«Sono gli insegnanti i veri eroi del nostro tempo», dice Antonio Albanese. Che ha interpretato proprio un insegnante in Un mondo a parte di Riccardo Milani, uno dei film più interessanti di questa stagione.
Nel film, Albanese è un maestro elementare che, da Roma, va a insegnare in un paesino sperduto nell’Abruzzo, fra i lupi e le montagne. In una scuola che stanno per chiudere, perché non ci sono abbastanza studenti. La sua prima reazione è una faccia alla «ma dove sono capitato?». Poi, attimo dopo attimo, scoprirà la bellezza, l’umanità di quella gente. E l’importanza cruciale, essenziale, del suo lavoro. La sintonia con i suoi allievi, che porta in giro fra le montagne, a sentire il respiro del mondo. Con lui, una strepitosa Virginia Raffaele, vicepreside di questa scuola che se ne sta appesa a un filo, piccola fiammella che sta per spegnersi, in un paese che – senza scuola – è destinato a morire.
Antonio Albanese ama questi ruoli. Ama raccontare personaggi minimali, piccoli eroi nascosti. Come nel suo film Cento domeniche, in cui interpreta un uomo onesto, lavoratore, schiacciato da investimenti sbagliati, fatti su consiglio della sua banca. Due storie di provincia, due storie a cui Albanese dà la sua grandissima umanità.
Il film racconta di un maestro che non vuole andarsene, che impara piano piano ad amare i suoi allievi, figli dimenticati della storia. Che cosa ha apprezzato di questo personaggio?

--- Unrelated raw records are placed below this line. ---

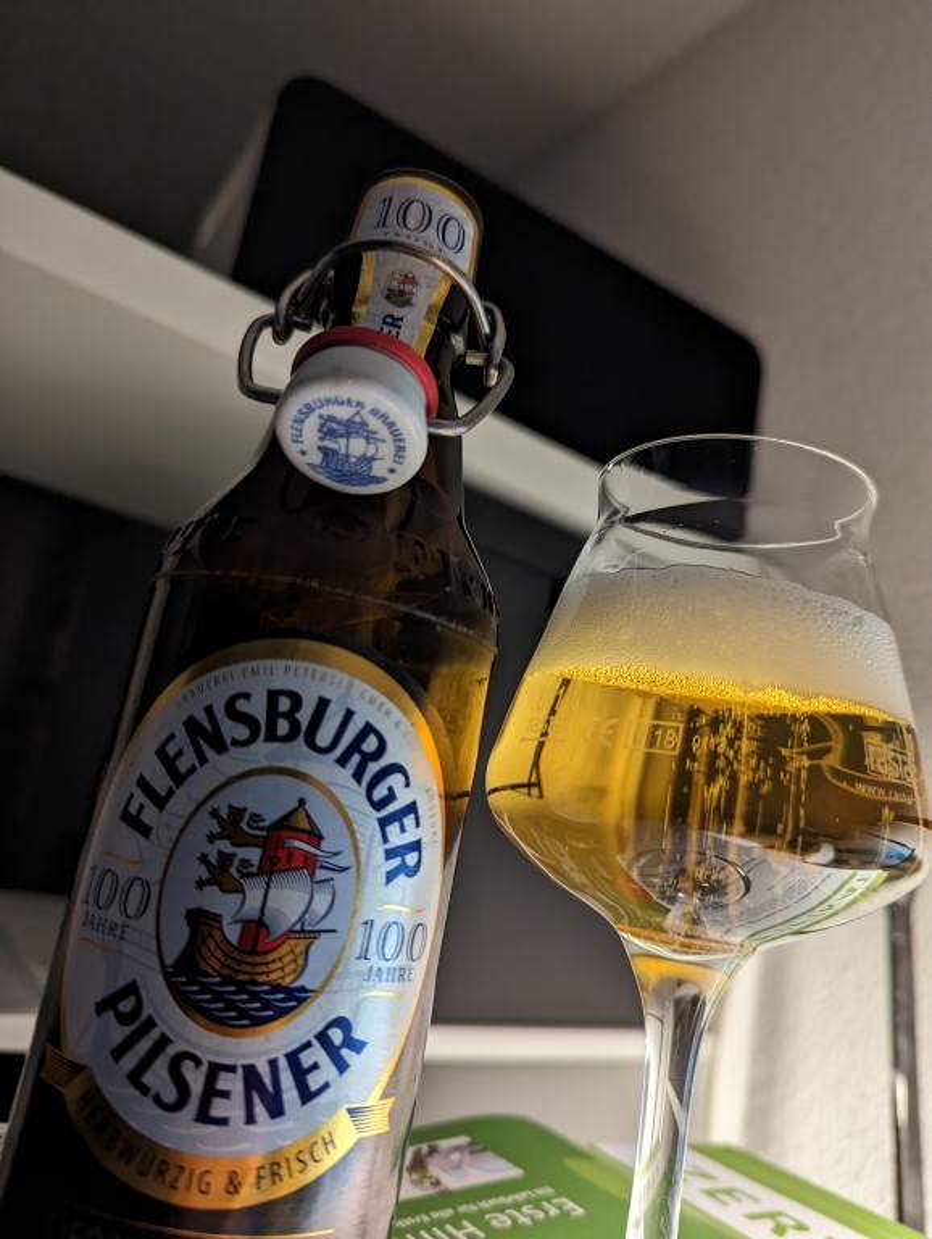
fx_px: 860
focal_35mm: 24
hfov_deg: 56.9
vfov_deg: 71.5
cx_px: 466
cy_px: 620
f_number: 1.85
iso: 442
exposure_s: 1/36.7
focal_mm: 6.81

Tutto. La storia, il pensiero di rendere omaggio a una categoria così negletta, così dimenticata, così umiliata come quella degli insegnanti, che invece sono la base, la spina dorsale del nostro Paese. Senza la scuola non c’è crescita, non c’è cultura, non c’è sviluppo. Non c’è progresso, non c’è speranza. E questo film lo spiega benissimo, senza voler fare prediche a nessuno. Chi dimentica la scuola compie un errore gravissimo.

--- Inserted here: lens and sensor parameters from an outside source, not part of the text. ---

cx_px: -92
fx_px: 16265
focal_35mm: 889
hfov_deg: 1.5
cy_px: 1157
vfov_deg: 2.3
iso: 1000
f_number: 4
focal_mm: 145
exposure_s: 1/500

Che studente era, Albanese?
La mia maestra a volte era disperata: diciamo che ero un bambino piuttosto vivace. Abitando fra il lago e il bosco, a Olginate (in provincia di Lecco, ndr), era molto facile per me sentire la tentazione di andare all’aria aperta. Mi ricordo bene però una cosa: questa maestra, come tutti i maestri di allora, aveva una credibilità, un’autorità oggi troppo spesso perduta. Ho letto, poco tempo fa, del papà di un bambino che ha pestato a sangue un insegnante. E non è un caso isolato. Tira un’aria molto poco rassicurante.
Avete incontrato dei maestri, per prepararvi al film?

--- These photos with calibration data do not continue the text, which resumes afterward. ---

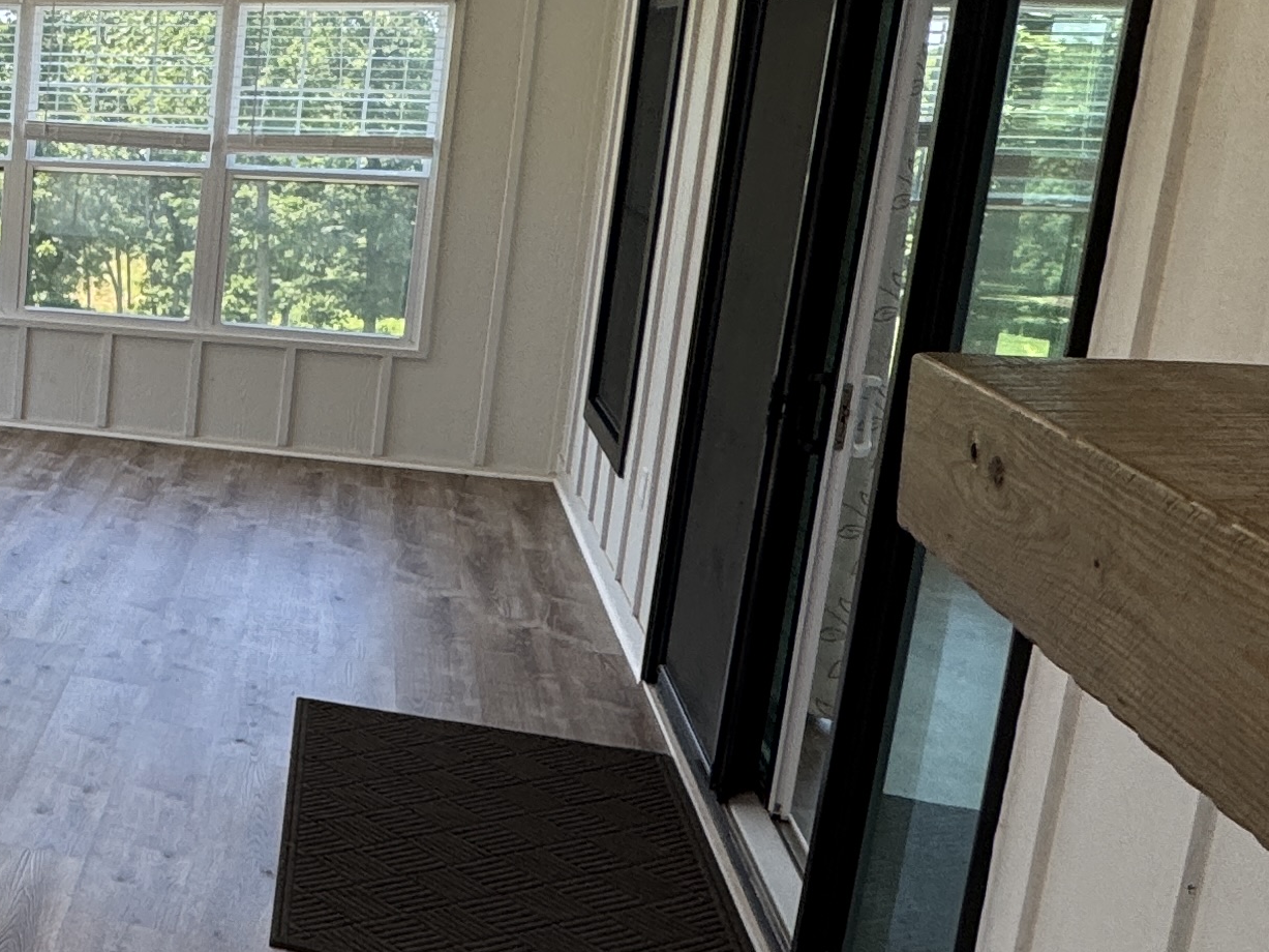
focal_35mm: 46
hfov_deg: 30.4
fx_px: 1686
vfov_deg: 31.4
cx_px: -461
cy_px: 366
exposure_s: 1/120
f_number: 2.2
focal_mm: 2.22
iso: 50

Sì, molti. E molti di loro erano stupiti che finalmente si parlasse di loro. Si sentono dimenticati, e lo sono.
Che cosa ha pensato di questo mestiere?
Guardi, io ho lavorato in fabbrica, prima di fare l’attore. Pensavo che fosse un lavoro duro: ma avere a che fare con i bambini è ancora più pesante! Un giorno ho incontrato una ventina di scolari: dopo un’ora ero stremato!
È un mestiere pesante…
Ho capito che quello dell’insegnante è un lavoro meraviglioso e pesantissimo. E non finisce quando è finita l’ora in classe. Devi prepararti, studiare, farti venire delle idee, conoscere i bambini uno ad uno, conoscere le loro famiglie, i loro problemi. Il tutto per uno stipendio modesto. Spesso, con la complicazione di dover andare a insegnare in posti lontani, facendo chilometri da casa a scuola. Tutti i giorni, col sole, con la pioggia, con la nebbia. Ho capito che ci vuole un’immensa passione per farlo. Ancora di più, in una società che i maestri li comprende e li apprezza sempre di meno.